Widow of slain Haitian leader allegedly blames political enemies as power struggle intensifies

Martine Moise, the widow of slain Haitian president Jovenel Moise on Saturday accused shadowy enemies of organizing his assassination to stop democratic change, as a struggle for power intensified in the Caribbean nation.

Haiti has been reeling since Moise was gunned down early on Wednesday at his home in the capital, Port-au-Prince.

Martine Moise, who was wounded in the attack, said her husband was targeted for political reasons.

“You know who the president was fighting against,” a voice recording posted on her Twitter page said, without naming anybody.

“They sent mercenaries to kill the president at his home with members of his family because of roads, water, electricity and referendum as well as elections at the end of the year so that there is no transition in the country.“

Haitian authorities said foreign, trained assassins comprised of 26 Colombians and two Haitian Americans carried out the assassination.

Colombian media suggested the Colombians may have been hired as security for the president.

But fresh questions have been raised over Haiti’s official narrative for the assassination, as uncertainty gripped the Caribbean country and the streets of the capital remain eerily quiet amid fears Haiti is lurching into a new phase of political and social upheaval.

The late president, who spoke of dark forces at play behind years of unrest – rival politicians and oligarchs angry about his attempts to clean up government contracts and politics – had proposed a referendum to change Haiti’s constitution.

The referendum, scheduled for 26 September along with presidential and legislative elections, could abolish the prime minister’s position, reshape the legislative branch and strengthen the presidency.

Moise’s killing has clouded those plans and led to political disarray in Haiti’s government, which has appealed for troops from the United States and the United Nations.

The United States said it has no plans to provide Haiti with military assistance, while the request to the UN would need authorization from its Security Council.

Late on Friday, the man Moise appointed as prime minister just before the assassination claimed the right to lead Haiti.
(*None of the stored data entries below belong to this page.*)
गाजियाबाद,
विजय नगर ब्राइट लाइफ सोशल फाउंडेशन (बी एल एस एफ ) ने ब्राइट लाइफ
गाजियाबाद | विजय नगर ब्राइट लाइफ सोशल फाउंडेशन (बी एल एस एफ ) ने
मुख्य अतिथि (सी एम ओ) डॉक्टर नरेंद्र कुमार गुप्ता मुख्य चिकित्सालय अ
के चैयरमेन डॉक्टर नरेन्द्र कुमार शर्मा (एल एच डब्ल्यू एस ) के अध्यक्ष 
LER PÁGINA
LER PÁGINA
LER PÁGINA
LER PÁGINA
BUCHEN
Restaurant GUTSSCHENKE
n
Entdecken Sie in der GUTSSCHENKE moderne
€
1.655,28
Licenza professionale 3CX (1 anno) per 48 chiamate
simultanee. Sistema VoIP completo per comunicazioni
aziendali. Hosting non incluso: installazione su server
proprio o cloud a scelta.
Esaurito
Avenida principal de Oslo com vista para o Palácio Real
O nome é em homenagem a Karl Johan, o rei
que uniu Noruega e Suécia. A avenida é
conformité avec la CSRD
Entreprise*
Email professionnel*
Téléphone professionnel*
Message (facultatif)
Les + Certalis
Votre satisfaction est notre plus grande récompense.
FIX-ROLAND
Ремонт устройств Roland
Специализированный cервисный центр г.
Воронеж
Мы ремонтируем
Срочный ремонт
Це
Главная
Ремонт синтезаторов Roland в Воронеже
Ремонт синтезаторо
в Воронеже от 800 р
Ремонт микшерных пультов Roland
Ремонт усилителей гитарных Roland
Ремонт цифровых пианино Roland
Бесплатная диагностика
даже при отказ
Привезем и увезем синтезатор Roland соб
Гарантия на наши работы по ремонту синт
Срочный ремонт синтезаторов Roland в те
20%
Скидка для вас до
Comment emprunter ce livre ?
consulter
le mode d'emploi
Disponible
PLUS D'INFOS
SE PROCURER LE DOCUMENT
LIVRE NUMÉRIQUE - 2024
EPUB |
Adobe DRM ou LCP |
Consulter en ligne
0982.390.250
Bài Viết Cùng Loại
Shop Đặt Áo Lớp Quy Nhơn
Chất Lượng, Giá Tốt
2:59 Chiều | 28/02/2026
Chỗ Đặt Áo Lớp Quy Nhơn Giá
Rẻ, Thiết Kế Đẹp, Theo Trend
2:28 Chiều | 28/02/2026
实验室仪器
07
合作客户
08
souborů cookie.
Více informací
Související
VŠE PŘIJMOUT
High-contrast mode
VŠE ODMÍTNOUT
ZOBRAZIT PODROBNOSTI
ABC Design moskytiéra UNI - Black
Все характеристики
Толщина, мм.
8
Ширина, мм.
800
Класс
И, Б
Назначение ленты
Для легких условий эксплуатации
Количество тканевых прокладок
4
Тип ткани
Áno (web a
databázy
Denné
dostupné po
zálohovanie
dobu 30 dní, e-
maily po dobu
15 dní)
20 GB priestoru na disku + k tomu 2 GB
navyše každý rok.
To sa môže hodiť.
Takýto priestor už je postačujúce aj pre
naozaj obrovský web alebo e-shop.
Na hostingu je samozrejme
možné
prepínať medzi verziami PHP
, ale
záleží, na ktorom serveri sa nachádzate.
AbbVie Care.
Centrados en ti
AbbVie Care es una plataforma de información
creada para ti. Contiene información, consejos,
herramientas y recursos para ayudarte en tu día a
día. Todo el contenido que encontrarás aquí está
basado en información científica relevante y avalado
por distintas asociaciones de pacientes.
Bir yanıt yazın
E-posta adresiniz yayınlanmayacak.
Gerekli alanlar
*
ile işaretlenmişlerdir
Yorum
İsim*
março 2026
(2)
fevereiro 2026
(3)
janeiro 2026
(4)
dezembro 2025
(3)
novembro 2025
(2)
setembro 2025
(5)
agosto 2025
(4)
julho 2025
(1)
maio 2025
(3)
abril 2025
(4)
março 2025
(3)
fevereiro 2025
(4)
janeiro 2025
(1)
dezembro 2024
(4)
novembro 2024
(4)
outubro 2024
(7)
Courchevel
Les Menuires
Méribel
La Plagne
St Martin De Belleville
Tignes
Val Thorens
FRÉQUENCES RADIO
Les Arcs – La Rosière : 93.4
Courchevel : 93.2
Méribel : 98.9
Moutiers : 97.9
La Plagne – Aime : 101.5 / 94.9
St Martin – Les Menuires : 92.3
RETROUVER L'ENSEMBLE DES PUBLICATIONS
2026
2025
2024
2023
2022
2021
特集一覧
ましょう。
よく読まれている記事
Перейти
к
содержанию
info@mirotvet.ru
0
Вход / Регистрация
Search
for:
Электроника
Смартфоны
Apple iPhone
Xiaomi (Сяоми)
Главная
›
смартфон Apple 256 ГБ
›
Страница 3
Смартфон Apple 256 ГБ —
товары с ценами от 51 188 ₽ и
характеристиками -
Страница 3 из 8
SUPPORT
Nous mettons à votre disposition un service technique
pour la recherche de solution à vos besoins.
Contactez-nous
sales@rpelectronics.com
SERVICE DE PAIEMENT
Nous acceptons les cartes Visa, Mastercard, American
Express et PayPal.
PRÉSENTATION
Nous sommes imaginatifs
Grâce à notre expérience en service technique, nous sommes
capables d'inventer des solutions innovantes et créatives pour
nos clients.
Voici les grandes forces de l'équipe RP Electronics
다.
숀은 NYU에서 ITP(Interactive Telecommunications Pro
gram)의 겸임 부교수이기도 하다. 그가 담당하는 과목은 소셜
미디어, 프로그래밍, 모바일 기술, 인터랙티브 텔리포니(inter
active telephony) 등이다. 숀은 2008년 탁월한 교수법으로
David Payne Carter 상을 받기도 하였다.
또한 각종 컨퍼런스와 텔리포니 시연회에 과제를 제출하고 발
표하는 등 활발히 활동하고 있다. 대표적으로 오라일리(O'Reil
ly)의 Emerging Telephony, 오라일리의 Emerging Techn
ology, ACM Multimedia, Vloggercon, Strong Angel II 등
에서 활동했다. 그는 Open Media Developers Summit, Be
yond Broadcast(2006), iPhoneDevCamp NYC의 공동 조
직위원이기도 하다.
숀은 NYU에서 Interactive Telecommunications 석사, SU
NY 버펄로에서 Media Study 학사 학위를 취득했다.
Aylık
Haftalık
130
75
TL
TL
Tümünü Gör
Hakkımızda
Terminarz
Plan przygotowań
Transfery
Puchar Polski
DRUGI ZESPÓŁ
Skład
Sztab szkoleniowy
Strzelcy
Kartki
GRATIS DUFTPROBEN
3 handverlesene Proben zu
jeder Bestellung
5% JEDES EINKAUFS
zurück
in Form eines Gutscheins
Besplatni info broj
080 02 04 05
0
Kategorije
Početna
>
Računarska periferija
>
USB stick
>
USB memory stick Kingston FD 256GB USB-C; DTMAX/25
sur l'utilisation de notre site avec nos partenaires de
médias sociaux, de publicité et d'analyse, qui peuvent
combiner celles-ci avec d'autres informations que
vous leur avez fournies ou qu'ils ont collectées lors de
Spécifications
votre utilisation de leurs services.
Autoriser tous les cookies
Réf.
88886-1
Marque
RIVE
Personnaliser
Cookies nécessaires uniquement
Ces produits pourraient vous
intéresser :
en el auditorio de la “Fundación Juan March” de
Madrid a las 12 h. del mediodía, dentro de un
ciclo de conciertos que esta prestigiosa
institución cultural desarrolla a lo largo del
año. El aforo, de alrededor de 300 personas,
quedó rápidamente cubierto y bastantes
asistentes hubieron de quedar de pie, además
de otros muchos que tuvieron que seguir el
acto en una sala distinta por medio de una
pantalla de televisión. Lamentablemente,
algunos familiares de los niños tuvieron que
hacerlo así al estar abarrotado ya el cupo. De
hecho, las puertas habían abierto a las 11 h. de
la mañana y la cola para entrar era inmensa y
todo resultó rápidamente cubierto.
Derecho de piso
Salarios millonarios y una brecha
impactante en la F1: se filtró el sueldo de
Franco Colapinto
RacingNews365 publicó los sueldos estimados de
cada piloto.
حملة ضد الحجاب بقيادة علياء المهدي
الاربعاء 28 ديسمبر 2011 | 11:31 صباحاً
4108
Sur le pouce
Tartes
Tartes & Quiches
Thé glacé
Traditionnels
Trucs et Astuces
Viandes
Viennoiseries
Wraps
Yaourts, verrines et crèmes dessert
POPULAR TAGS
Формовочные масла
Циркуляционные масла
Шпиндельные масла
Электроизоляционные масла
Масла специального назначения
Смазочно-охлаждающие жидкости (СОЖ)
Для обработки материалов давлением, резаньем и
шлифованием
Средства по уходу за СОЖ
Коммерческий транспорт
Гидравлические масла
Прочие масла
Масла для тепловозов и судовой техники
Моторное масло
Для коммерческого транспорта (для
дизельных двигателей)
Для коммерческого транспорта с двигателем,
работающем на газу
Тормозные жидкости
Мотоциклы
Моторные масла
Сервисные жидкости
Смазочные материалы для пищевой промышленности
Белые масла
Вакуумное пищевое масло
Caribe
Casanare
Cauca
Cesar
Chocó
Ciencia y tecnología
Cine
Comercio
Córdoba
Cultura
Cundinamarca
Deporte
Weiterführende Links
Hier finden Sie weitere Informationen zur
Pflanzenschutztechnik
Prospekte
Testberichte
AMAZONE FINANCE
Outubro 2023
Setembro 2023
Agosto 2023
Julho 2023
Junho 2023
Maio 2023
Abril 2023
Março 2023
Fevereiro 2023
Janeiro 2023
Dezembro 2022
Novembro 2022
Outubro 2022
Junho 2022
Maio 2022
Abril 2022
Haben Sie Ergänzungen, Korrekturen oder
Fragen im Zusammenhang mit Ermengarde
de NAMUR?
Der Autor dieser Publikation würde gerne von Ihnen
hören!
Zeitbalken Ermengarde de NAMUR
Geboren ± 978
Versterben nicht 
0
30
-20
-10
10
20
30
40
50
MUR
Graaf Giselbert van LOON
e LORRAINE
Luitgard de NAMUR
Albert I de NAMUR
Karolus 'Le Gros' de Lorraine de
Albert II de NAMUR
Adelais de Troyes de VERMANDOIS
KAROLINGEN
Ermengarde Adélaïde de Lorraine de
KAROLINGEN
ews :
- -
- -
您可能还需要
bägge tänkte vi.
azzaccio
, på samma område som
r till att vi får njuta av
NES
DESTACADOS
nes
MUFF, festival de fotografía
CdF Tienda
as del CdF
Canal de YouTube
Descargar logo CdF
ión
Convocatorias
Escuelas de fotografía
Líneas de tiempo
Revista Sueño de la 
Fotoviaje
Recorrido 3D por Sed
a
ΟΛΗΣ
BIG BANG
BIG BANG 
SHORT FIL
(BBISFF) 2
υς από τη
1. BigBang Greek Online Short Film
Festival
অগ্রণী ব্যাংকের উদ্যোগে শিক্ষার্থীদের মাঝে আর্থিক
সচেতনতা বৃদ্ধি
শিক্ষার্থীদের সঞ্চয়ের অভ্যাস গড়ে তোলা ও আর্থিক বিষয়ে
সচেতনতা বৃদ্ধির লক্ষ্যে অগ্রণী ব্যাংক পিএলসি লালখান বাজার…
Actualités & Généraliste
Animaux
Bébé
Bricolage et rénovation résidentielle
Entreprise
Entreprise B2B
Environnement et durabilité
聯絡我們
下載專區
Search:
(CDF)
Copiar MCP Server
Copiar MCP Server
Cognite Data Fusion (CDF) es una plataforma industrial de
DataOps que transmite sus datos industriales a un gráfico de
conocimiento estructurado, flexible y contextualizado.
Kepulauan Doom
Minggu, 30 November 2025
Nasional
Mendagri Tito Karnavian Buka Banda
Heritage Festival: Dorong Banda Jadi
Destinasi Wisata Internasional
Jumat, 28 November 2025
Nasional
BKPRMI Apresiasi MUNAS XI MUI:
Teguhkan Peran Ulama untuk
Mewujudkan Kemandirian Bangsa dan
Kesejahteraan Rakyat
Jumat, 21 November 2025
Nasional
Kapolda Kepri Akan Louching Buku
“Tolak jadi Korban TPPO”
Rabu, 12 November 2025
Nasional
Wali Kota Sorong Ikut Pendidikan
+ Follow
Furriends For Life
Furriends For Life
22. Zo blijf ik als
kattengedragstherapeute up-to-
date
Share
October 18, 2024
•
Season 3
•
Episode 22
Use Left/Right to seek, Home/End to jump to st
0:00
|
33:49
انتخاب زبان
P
But competing claims by political rivals have fueled uncertainty as the government scrambles to maintain order and provide answers to the public about the killing.

Ariel Henry, a neurosurgeon who was named prime minister by the late president on Monday, told Reuters he was now the highest authority in Haiti, not interim Prime Minister Claude Joseph, and that he was forming a government.

“After the president’s assassination, I became the highest, legal and regular authority because there was a decree nominating me,” he said in a phone interview late on Friday.

The power struggle has created confusion over who is the legitimate leader of the country’s 11 million people.

Elections Minister Mathias Pierre said acting premier Joseph would keep that role until the 26 September vote.

There is no sitting parliament as legislative elections scheduled for late 2019 were postponed amid political unrest.

Haitian officials have not given a motive for the assassination or explained how the killers got past Moise’s security detail.

Taking power in 2017, Moise’s administration was beset by mass protests, first over corruption allegations and his economic record, then over his increasing grip on power.